Jonathan
Jonathan

Reputation: 183

Layered panels in Swing with custom painting

I am writing a mapping application in Java, using Swing for the UI (I've included a prototype drawing at the end of this post). The map is implemented using a custom MapPanel class that extends JPanel. The map is fetched from the server as a series of 300x300 images (tiles) that are painted on the MapPanel whenever its paintMap() method is called. Due to the length and complexity (multiple classes, etc.) of the code I can't include all of it here but the paintMap() method basically works like this:

// Loop for each map tile (image, xPos, yPos)
getGraphics().drawImage(image, xPos, yPos, 300, 300, null);

I would like to have another JPanel (containing a JSlider for zoom control) overlayed on top of the map panel, but I'm having difficulties getting this to work. Whenever I paint the map, the overlayed JPanel disappears. If I repaint the overlayed JPanel in the paintMap() method, it flickers badly when the map is being dragged (and thus repainted continuously).

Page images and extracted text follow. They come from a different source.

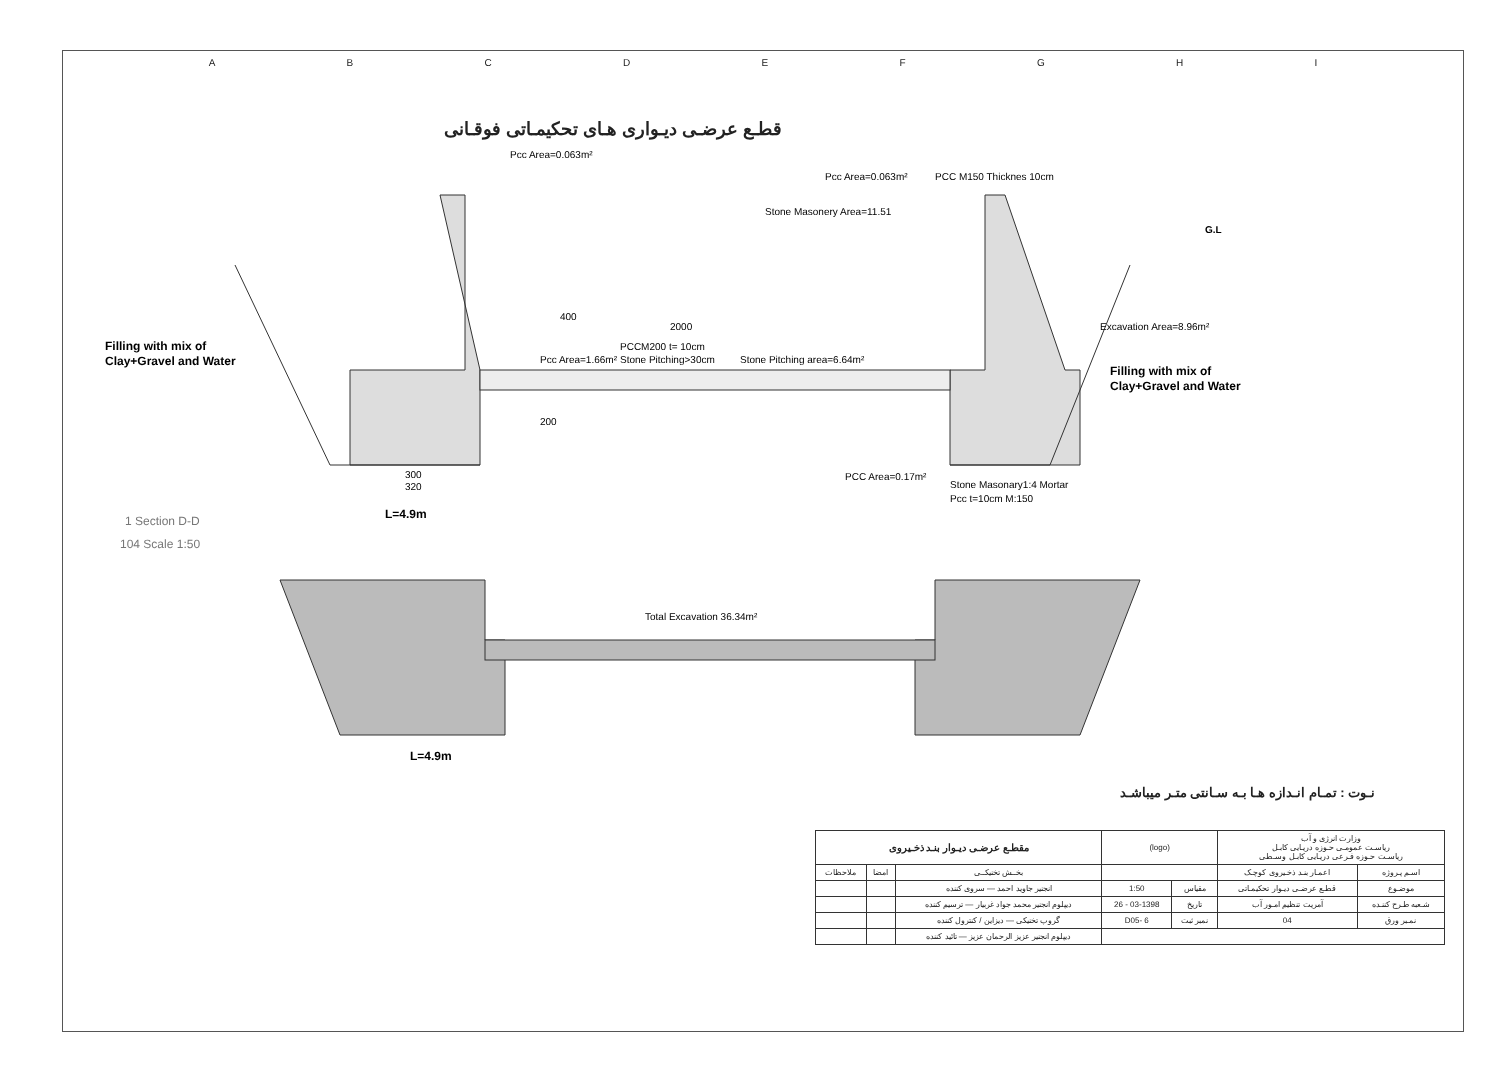ABCDEFGHI
قطـع عرضـی دیـواری هـای تحکیمـاتی فوقـانی
Pcc Area=0.063m²
Pcc Area=0.063m²
PCC M150 Thicknes 10cm
Stone Masonery Area=11.51
G.L
400
2000
Excavation Area=8.96m²
Filling with mix of
Clay+Gravel and Water
PCCM200 t= 10cm
Stone Pitching>30cm
Pcc Area=1.66m²
Stone Pitching area=6.64m²
Filling with mix of
Clay+Gravel and Water
200
300
320
PCC Area=0.17m²
Stone Masonary1:4 Mortar
Pcc t=10cm M:150
L=4.9m
1 Section D-D
104 Scale 1:50
Total Excavation 36.34m²
L=4.9m
نـوت : تمـام انـدازه هـا بـه سـانتی متـر میباشـد
| مقطـع عرضـی دیـوار بنـد ذخـیروی | | | (logo) | | وزارت انرژی و آب ریاسـت عمومـی حـوزه دریـایی کابـل ریاسـت حـوزه فـرعی دریـایی کابـل وسـطی | |
| ملاحظات | امضا | بخــش تخنیکــی | | | اعمـار بنـد ذخـیروی کوچـک | اسـم پـروژه |
| | | انجنیر جاوید احمد — سروی کننده | 1:50 | مقیاس | قطـع عرضـی دیـوار تحکیمـاتی | موضـوع |
| | | دیپلوم انجنیر محمد جواد غربیار — ترسیم کننده | 26 - 03-1398 | تاریخ | آمریت تنظیم امـور آب | شـعبه طـرح کننـده |
| | | گروپ تخنیکی — دیزاین / کنترول کننده | D05- 6 | نمبر ثبت | 04 | نمـبر ورق |
| | | دیپلوم انجنیر عزیز الرحمان عزیز — تائید کننده | | | | |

Any suggestions for how I could implement my UI without flickering?

UI prototype

Upvotes: 1

Views: 378

Answers (2)

technomage
technomage

Reputation: 10069

This article describes using JLayeredPane and an abstract base class to overpaint arbitrary effects on a given Swing component.

Upvotes: 0

Andrew Thompson
Andrew Thompson

Reputation: 168825

getGraphics().drawImage(image, xPos, yPos, 300, 300, null); // WRONG!!
  1. Don't call getGraphics() - instead override the paintComponent(Graphics) of a JPanel or JComponent and paint when requested to do so.